Poor Terry, in his red shirt and blue stockings, and an attitude of the grandest kind, but covering, as we soon found, a desperate purpose, flourished his tea-cup, and stirred its contents with the scissors, constantly exclaiming,—

“Ah, Biddy, will ye have me? Ye’ll have me now—will ye not?”

Still Biddy refused.

“Divil a bit will I let the docther come near me till ye say yis! Sure, weren’t we children together in the ould counthry? and didn’t we take our potaties and butthermilk out o’ the same bowl? And yer mother, that’s now dead, always said ye were to be me wife; and now ye’re kapin’ coompany with that dirty blackguard, Jim O’Connor,—divil take him for a spalpeen. Ah, Biddy, will ye have me?”
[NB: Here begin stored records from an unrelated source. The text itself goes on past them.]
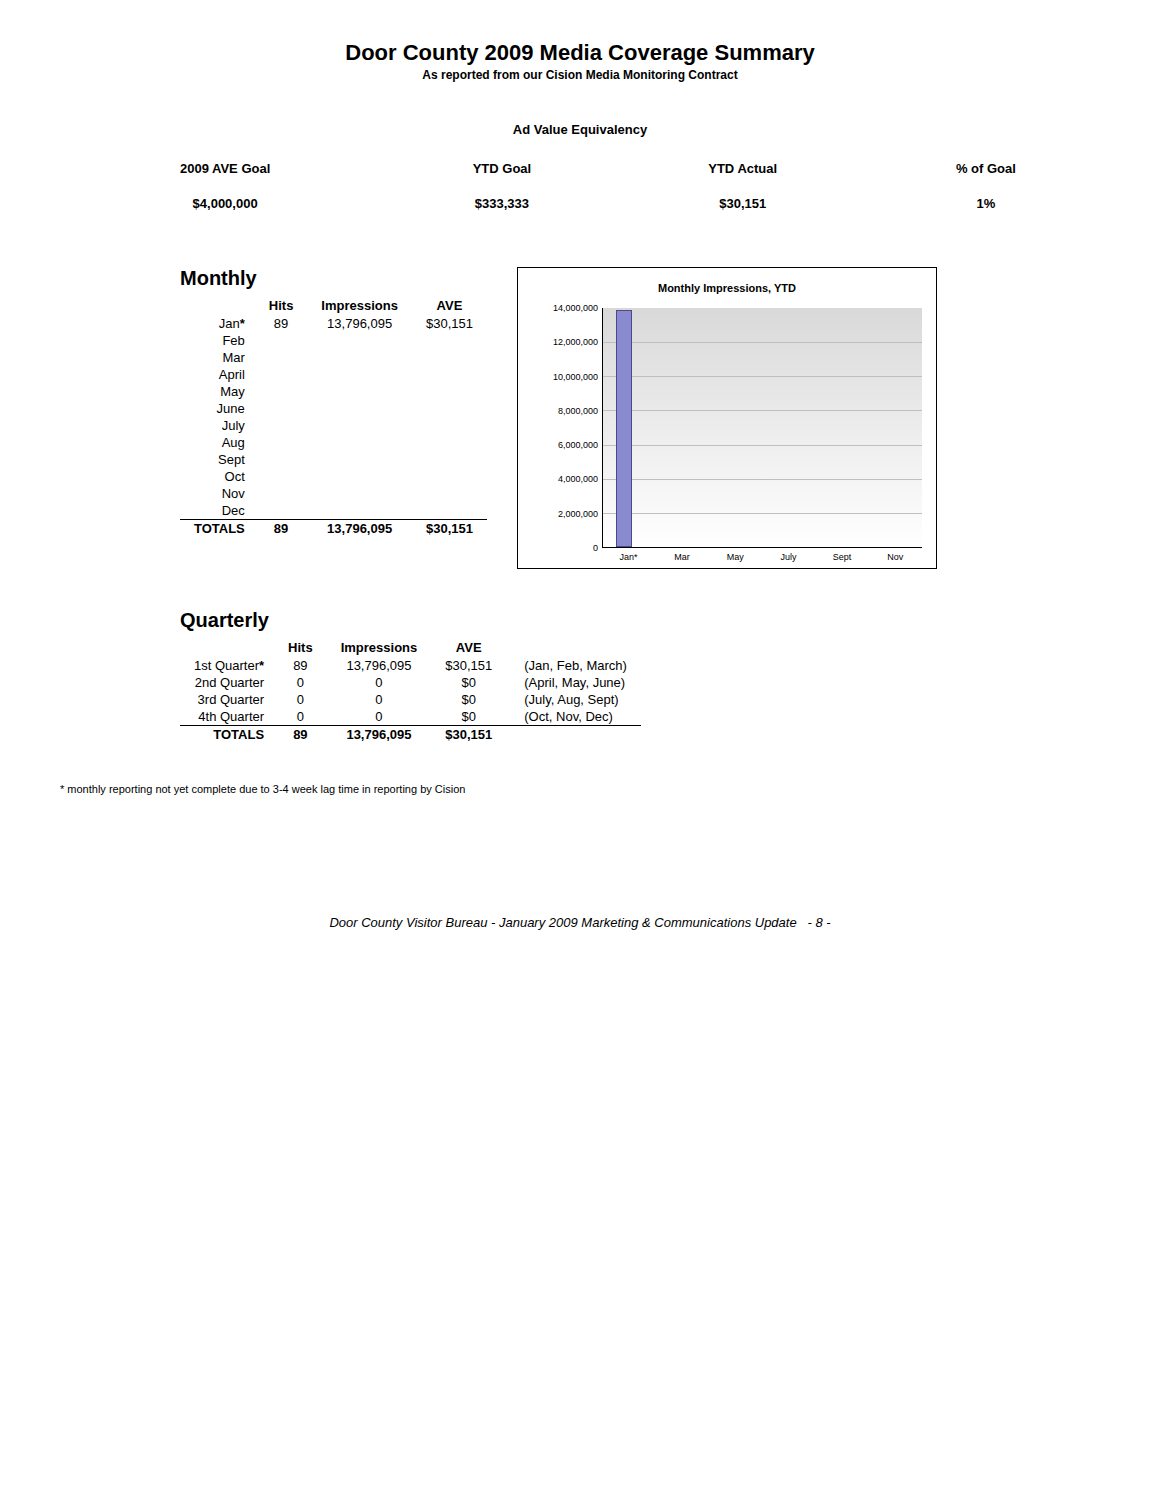Door County 2009 Media Coverage Summary
As reported from our Cision Media Monitoring Contract
Ad Value Equivalency
| 2009 AVE Goal | YTD Goal | YTD Actual | % of Goal |
| --- | --- | --- | --- |
| $4,000,000 | $333,333 | $30,151 | 1% |
Monthly
| | Hits | Impressions | AVE |
| --- | --- | --- | --- |
| Jan * | 89 | 13,796,095 | $30,151 |
| Feb | | | |
| Mar | | | |
| April | | | |
| May | | | |
| June | | | |
| July | | | |
| Aug | | | |
| Sept | | | |
| Oct | | | |
| Nov | | | |
| Dec | | | |
| TOTALS | 89 | 13,796,095 | $30,151 |
Monthly Impressions, YTD
14,000,000 12,000,000 10,000,000 8,000,000 6,000,000 4,000,000 2,000,000 0
Jan* Mar May July Sept Nov
Quarterly
| | Hits | Impressions | AVE | |
| --- | --- | --- | --- | --- |
| 1st Quarter * | 89 | 13,796,095 | $30,151 | (Jan, Feb, March) |
| 2nd Quarter | 0 | 0 | $0 | (April, May, June) |
| 3rd Quarter | 0 | 0 | $0 | (July, Aug, Sept) |
| 4th Quarter | 0 | 0 | $0 | (Oct, Nov, Dec) |
| TOTALS | 89 | 13,796,095 | $30,151 | |
* monthly reporting not yet complete due to 3-4 week lag time in reporting by Cision
Door County Visitor Bureau - January 2009 Marketing & Communications Update - 8 -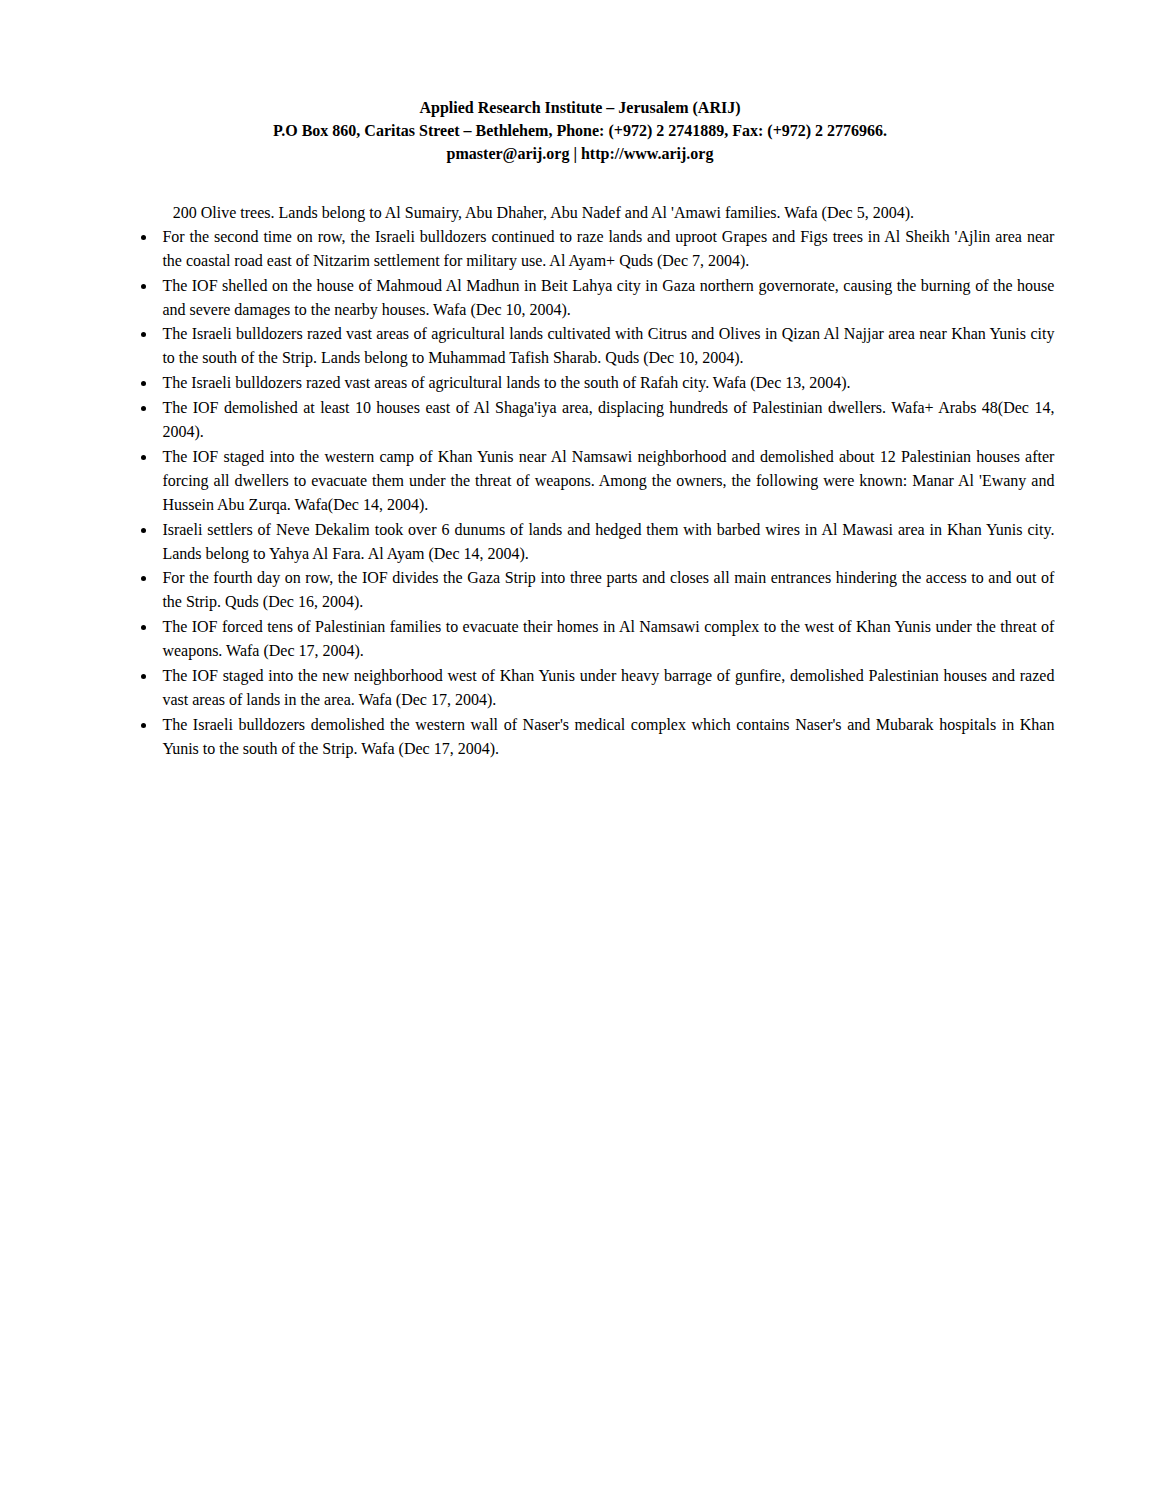Applied Research Institute – Jerusalem (ARIJ)
P.O Box 860, Caritas Street – Bethlehem, Phone: (+972) 2 2741889, Fax: (+972) 2 2776966.
pmaster@arij.org | http://www.arij.org
200 Olive trees. Lands belong to Al Sumairy, Abu Dhaher, Abu Nadef and Al 'Amawi families. Wafa (Dec 5, 2004).
For the second time on row, the Israeli bulldozers continued to raze lands and uproot Grapes and Figs trees in Al Sheikh 'Ajlin area near the coastal road east of Nitzarim settlement for military use. Al Ayam+ Quds (Dec 7, 2004).
The IOF shelled on the house of Mahmoud Al Madhun in Beit Lahya city in Gaza northern governorate, causing the burning of the house and severe damages to the nearby houses. Wafa (Dec 10, 2004).
The Israeli bulldozers razed vast areas of agricultural lands cultivated with Citrus and Olives in Qizan Al Najjar area near Khan Yunis city to the south of the Strip. Lands belong to Muhammad Tafish Sharab. Quds (Dec 10, 2004).
The Israeli bulldozers razed vast areas of agricultural lands to the south of Rafah city. Wafa (Dec 13, 2004).
The IOF demolished at least 10 houses east of Al Shaga'iya area, displacing hundreds of Palestinian dwellers. Wafa+ Arabs 48(Dec 14, 2004).
The IOF staged into the western camp of Khan Yunis near Al Namsawi neighborhood and demolished about 12 Palestinian houses after forcing all dwellers to evacuate them under the threat of weapons. Among the owners, the following were known: Manar Al 'Ewany and Hussein Abu Zurqa. Wafa(Dec 14, 2004).
Israeli settlers of Neve Dekalim took over 6 dunums of lands and hedged them with barbed wires in Al Mawasi area in Khan Yunis city. Lands belong to Yahya Al Fara. Al Ayam (Dec 14, 2004).
For the fourth day on row, the IOF divides the Gaza Strip into three parts and closes all main entrances hindering the access to and out of the Strip. Quds (Dec 16, 2004).
The IOF forced tens of Palestinian families to evacuate their homes in Al Namsawi complex to the west of Khan Yunis under the threat of weapons. Wafa (Dec 17, 2004).
The IOF staged into the new neighborhood west of Khan Yunis under heavy barrage of gunfire, demolished Palestinian houses and razed vast areas of lands in the area. Wafa (Dec 17, 2004).
The Israeli bulldozers demolished the western wall of Naser's medical complex which contains Naser's and Mubarak hospitals in Khan Yunis to the south of the Strip. Wafa (Dec 17, 2004).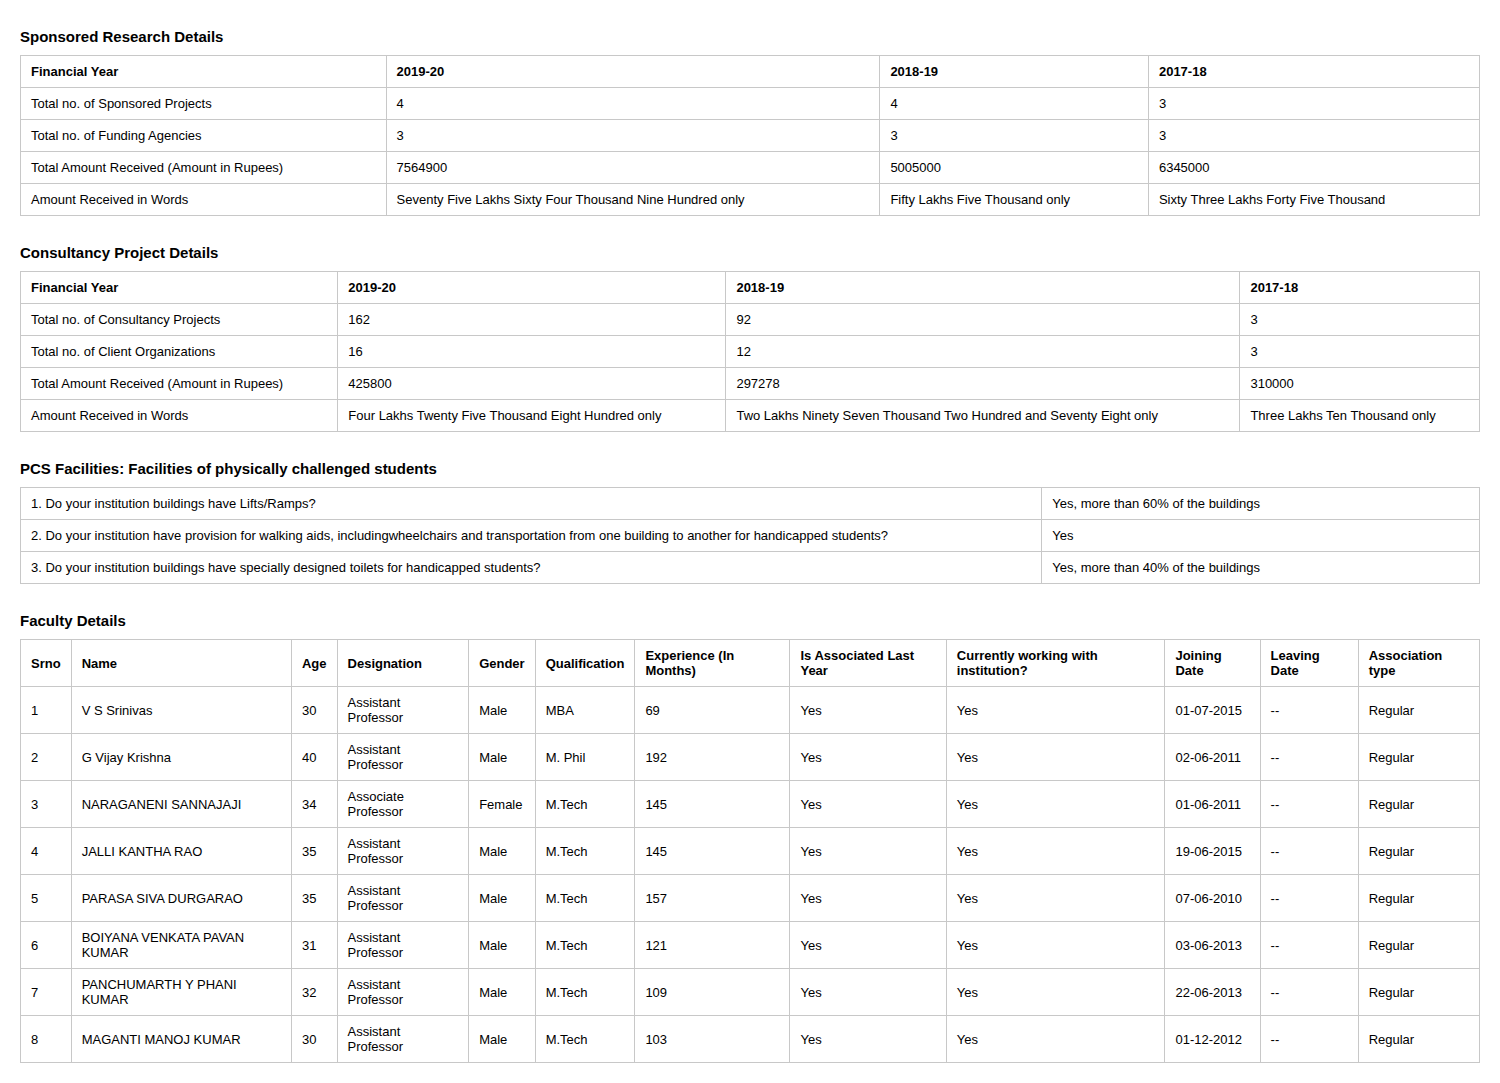Sponsored Research Details
| Financial Year | 2019-20 | 2018-19 | 2017-18 |
| --- | --- | --- | --- |
| Total no. of Sponsored Projects | 4 | 4 | 3 |
| Total no. of Funding Agencies | 3 | 3 | 3 |
| Total Amount Received (Amount in Rupees) | 7564900 | 5005000 | 6345000 |
| Amount Received in Words | Seventy Five Lakhs Sixty Four Thousand Nine Hundred only | Fifty Lakhs Five Thousand only | Sixty Three Lakhs Forty Five Thousand |
Consultancy Project Details
| Financial Year | 2019-20 | 2018-19 | 2017-18 |
| --- | --- | --- | --- |
| Total no. of Consultancy Projects | 162 | 92 | 3 |
| Total no. of Client Organizations | 16 | 12 | 3 |
| Total Amount Received (Amount in Rupees) | 425800 | 297278 | 310000 |
| Amount Received in Words | Four Lakhs Twenty Five Thousand Eight Hundred only | Two Lakhs Ninety Seven Thousand Two Hundred and Seventy Eight only | Three Lakhs Ten Thousand only |
PCS Facilities: Facilities of physically challenged students
| 1. Do your institution buildings have Lifts/Ramps? | Yes, more than 60% of the buildings |
| 2. Do your institution have provision for walking aids, includingwheelchairs and transportation from one building to another for handicapped students? | Yes |
| 3. Do your institution buildings have specially designed toilets for handicapped students? | Yes, more than 40% of the buildings |
Faculty Details
| Srno | Name | Age | Designation | Gender | Qualification | Experience (In Months) | Is Associated Last Year | Currently working with institution? | Joining Date | Leaving Date | Association type |
| --- | --- | --- | --- | --- | --- | --- | --- | --- | --- | --- | --- |
| 1 | V S Srinivas | 30 | Assistant Professor | Male | MBA | 69 | Yes | Yes | 01-07-2015 | -- | Regular |
| 2 | G Vijay Krishna | 40 | Assistant Professor | Male | M. Phil | 192 | Yes | Yes | 02-06-2011 | -- | Regular |
| 3 | NARAGANENI SANNAJAJI | 34 | Associate Professor | Female | M.Tech | 145 | Yes | Yes | 01-06-2011 | -- | Regular |
| 4 | JALLI KANTHA RAO | 35 | Assistant Professor | Male | M.Tech | 145 | Yes | Yes | 19-06-2015 | -- | Regular |
| 5 | PARASA SIVA DURGARAO | 35 | Assistant Professor | Male | M.Tech | 157 | Yes | Yes | 07-06-2010 | -- | Regular |
| 6 | BOIYANA VENKATA PAVAN KUMAR | 31 | Assistant Professor | Male | M.Tech | 121 | Yes | Yes | 03-06-2013 | -- | Regular |
| 7 | PANCHUMARTH Y PHANI KUMAR | 32 | Assistant Professor | Male | M.Tech | 109 | Yes | Yes | 22-06-2013 | -- | Regular |
| 8 | MAGANTI MANOJ KUMAR | 30 | Assistant Professor | Male | M.Tech | 103 | Yes | Yes | 01-12-2012 | -- | Regular |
And he flourished the cup, and stirred away vigorously with the scissors.

Biddy’s blood was up at the disrespectful mention made of Jimmy’s name, for “he had a winnin’ way wid him,” and she shouted at the top of her voice,—

“No, be the St. Patrick, I’ll niver have ye.”

With an awful gulp, Terry drained the cup, rolled up his eyes, and with one most impassioned yet ludicrous look at her, he fell upon his knees on the step.

Biddy followed, in strong hysterics.

The whole affair was so irresistibly ludicrous that I scarce could keep from laughing; but on observing the bottle, labelled “laudanum,” and looking into the bottom of the tea-cup, and discovering a white powder, I changed my prognosis, and hastened to the druggist’s near, to see what it was, and procure an antidote, should it really prove “ratsbane.”